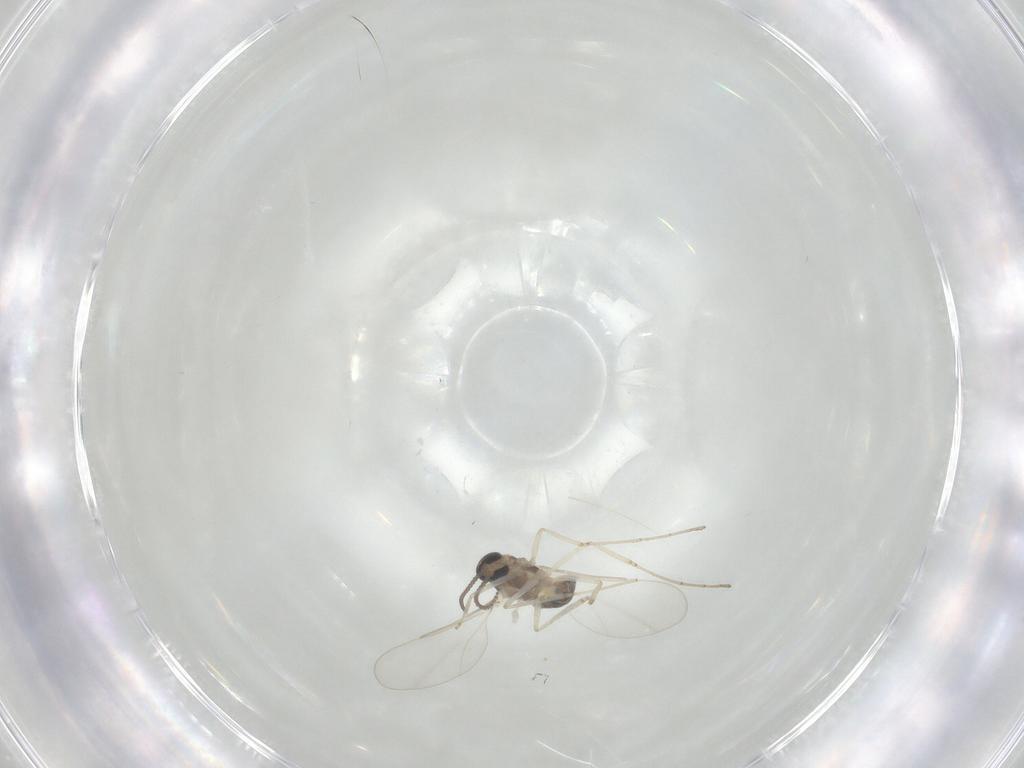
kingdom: Animalia
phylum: Arthropoda
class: Insecta
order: Diptera
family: Cecidomyiidae
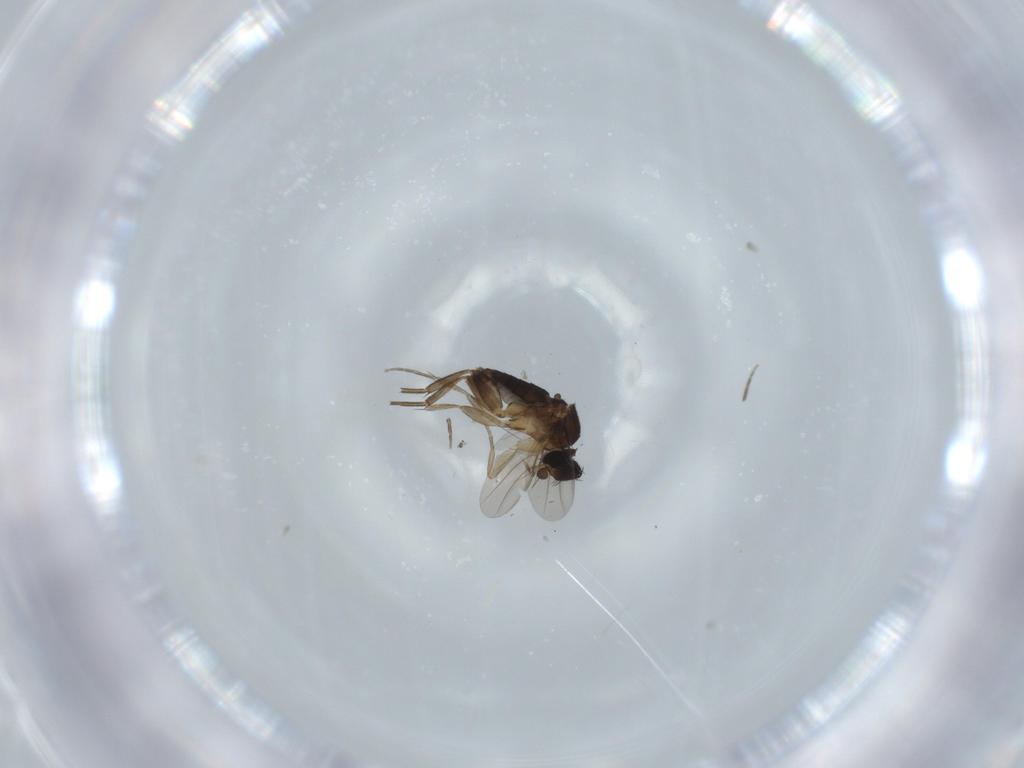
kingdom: Animalia
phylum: Arthropoda
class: Insecta
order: Diptera
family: Phoridae
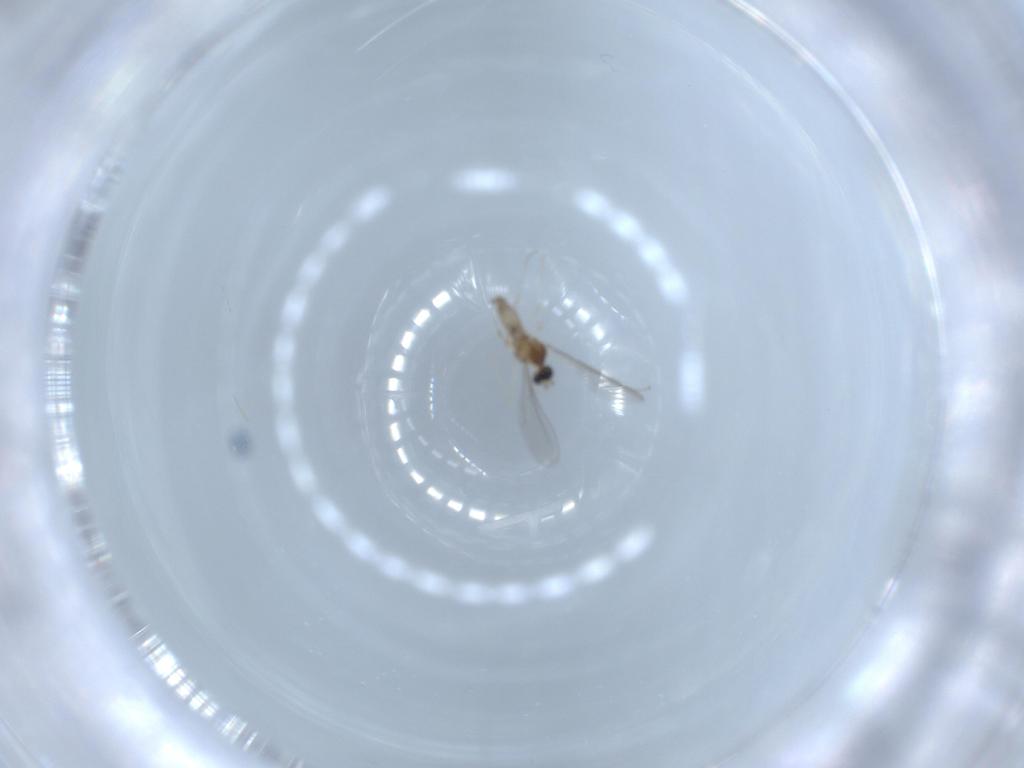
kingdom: Animalia
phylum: Arthropoda
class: Insecta
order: Diptera
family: Cecidomyiidae
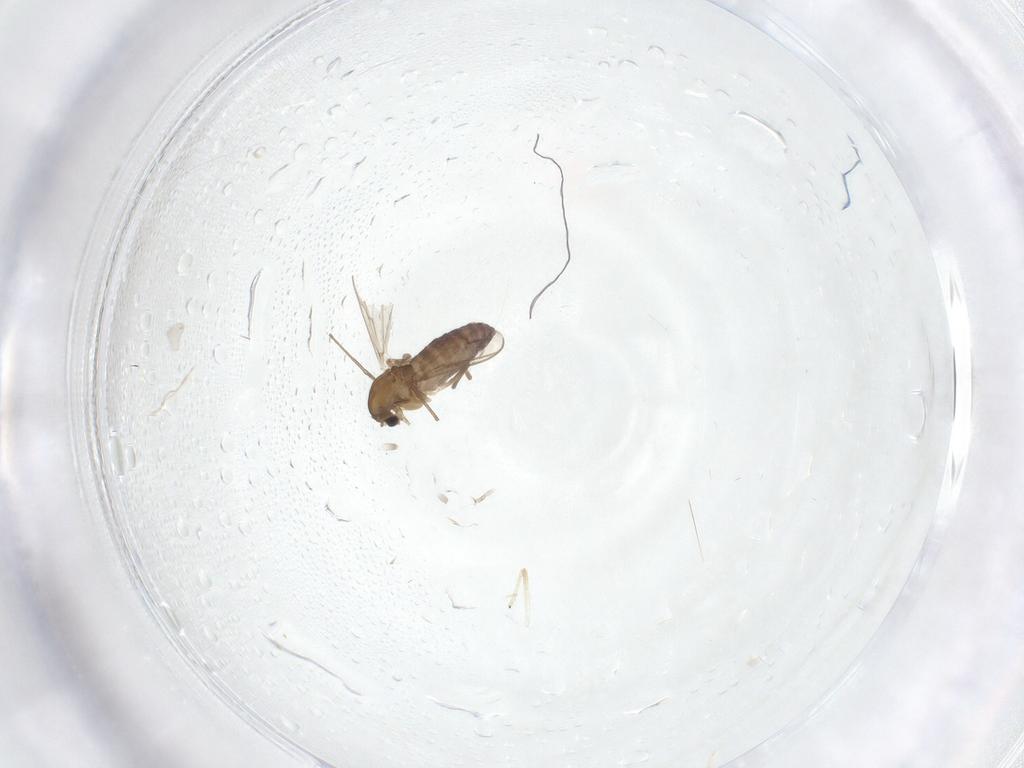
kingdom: Animalia
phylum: Arthropoda
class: Insecta
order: Diptera
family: Chironomidae
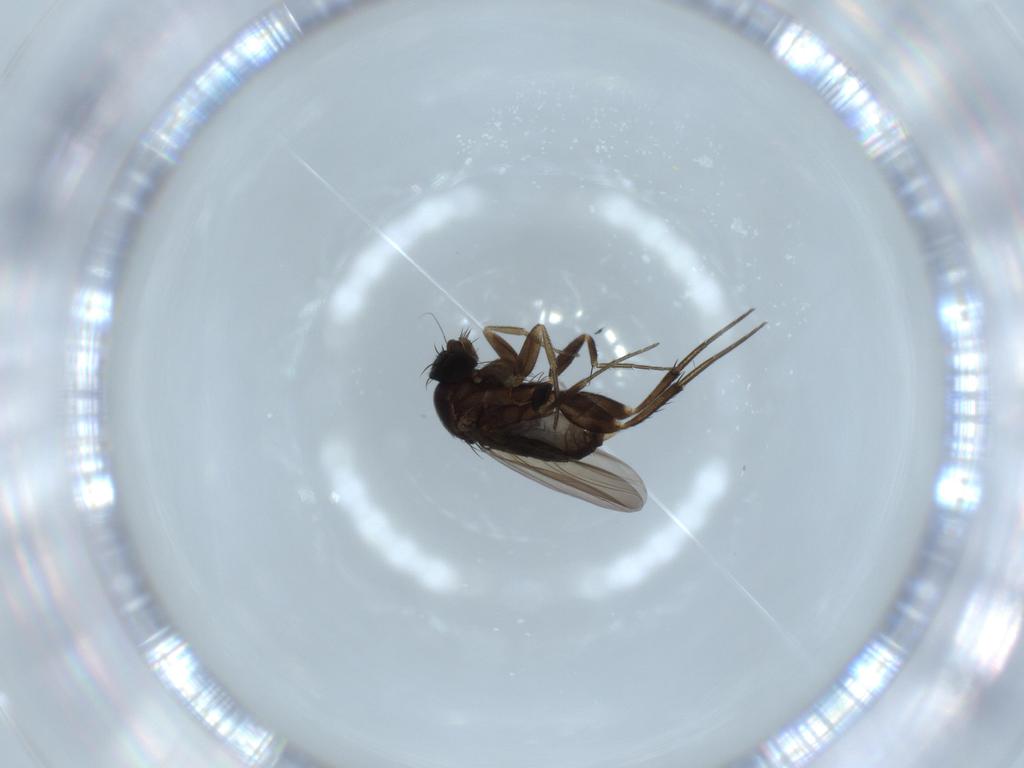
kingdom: Animalia
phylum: Arthropoda
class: Insecta
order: Diptera
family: Phoridae
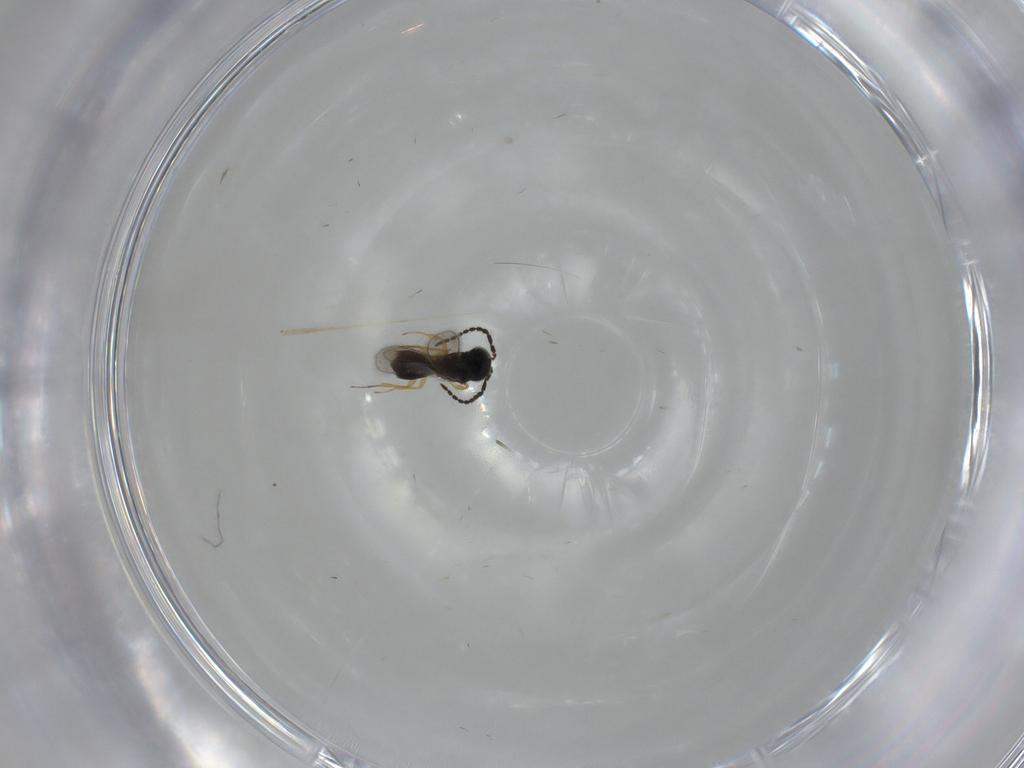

→ Directions for this task
Rewrite all the listing above, putting "division" in place of every "phylum" and changing nothing else. Leave out the pictures.

→ Response for this exercise
kingdom: Animalia
division: Arthropoda
class: Insecta
order: Diptera
family: Cecidomyiidae
kingdom: Animalia
division: Arthropoda
class: Insecta
order: Diptera
family: Phoridae
kingdom: Animalia
division: Arthropoda
class: Insecta
order: Diptera
family: Cecidomyiidae
kingdom: Animalia
division: Arthropoda
class: Insecta
order: Diptera
family: Chironomidae
kingdom: Animalia
division: Arthropoda
class: Insecta
order: Diptera
family: Phoridae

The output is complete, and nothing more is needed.